» ACTIVITY: Edit the rows below so that each "PERSONALIZZA" becomes "ACQUISTA", with every other line left as is.
Start of RECORDS TO PROCESS
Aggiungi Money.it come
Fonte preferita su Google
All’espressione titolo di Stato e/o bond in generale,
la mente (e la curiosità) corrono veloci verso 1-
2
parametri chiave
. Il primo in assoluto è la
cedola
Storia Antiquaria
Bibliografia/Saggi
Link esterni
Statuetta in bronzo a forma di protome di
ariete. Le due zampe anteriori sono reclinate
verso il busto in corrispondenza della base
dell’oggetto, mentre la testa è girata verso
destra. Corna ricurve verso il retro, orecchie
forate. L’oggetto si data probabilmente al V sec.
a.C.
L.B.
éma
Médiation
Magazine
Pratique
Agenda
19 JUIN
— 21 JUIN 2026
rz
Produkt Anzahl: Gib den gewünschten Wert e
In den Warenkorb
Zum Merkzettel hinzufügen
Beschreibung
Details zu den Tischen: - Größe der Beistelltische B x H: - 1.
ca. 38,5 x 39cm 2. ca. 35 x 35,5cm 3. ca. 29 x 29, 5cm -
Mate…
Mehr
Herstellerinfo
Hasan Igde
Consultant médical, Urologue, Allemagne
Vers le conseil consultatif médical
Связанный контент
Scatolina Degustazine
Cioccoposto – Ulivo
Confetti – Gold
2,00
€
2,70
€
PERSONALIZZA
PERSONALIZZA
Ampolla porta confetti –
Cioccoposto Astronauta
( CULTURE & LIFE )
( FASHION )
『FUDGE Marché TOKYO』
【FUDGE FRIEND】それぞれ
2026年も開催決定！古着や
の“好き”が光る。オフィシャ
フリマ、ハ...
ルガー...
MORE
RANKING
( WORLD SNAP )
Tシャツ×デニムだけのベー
End of RECORDS TO PROCESS
» TASK SOLUTION:
Aggiungi Money.it come
Fonte preferita su Google
All’espressione titolo di Stato e/o bond in generale,
la mente (e la curiosità) corrono veloci verso 1-
2
parametri chiave
. Il primo in assoluto è la
cedola
Storia Antiquaria
Bibliografia/Saggi
Link esterni
Statuetta in bronzo a forma di protome di
ariete. Le due zampe anteriori sono reclinate
verso il busto in corrispondenza della base
dell’oggetto, mentre la testa è girata verso
destra. Corna ricurve verso il retro, orecchie
forate. L’oggetto si data probabilmente al V sec.
a.C.
L.B.
éma
Médiation
Magazine
Pratique
Agenda
19 JUIN
— 21 JUIN 2026
rz
Produkt Anzahl: Gib den gewünschten Wert e
In den Warenkorb
Zum Merkzettel hinzufügen
Beschreibung
Details zu den Tischen: - Größe der Beistelltische B x H: - 1.
ca. 38,5 x 39cm 2. ca. 35 x 35,5cm 3. ca. 29 x 29, 5cm -
Mate…
Mehr
Herstellerinfo
Hasan Igde
Consultant médical, Urologue, Allemagne
Vers le conseil consultatif médical
Связанный контент
Scatolina Degustazine
Cioccoposto – Ulivo
Confetti – Gold
2,00
€
2,70
€
ACQUISTA
ACQUISTA
Ampolla porta confetti –
Cioccoposto Astronauta
( CULTURE & LIFE )
( FASHION )
『FUDGE Marché TOKYO』
【FUDGE FRIEND】それぞれ
2026年も開催決定！古着や
の“好き”が光る。オフィシャ
フリマ、ハ...
ルガー...
MORE
RANKING
( WORLD SNAP )
Tシャツ×デニムだけのベー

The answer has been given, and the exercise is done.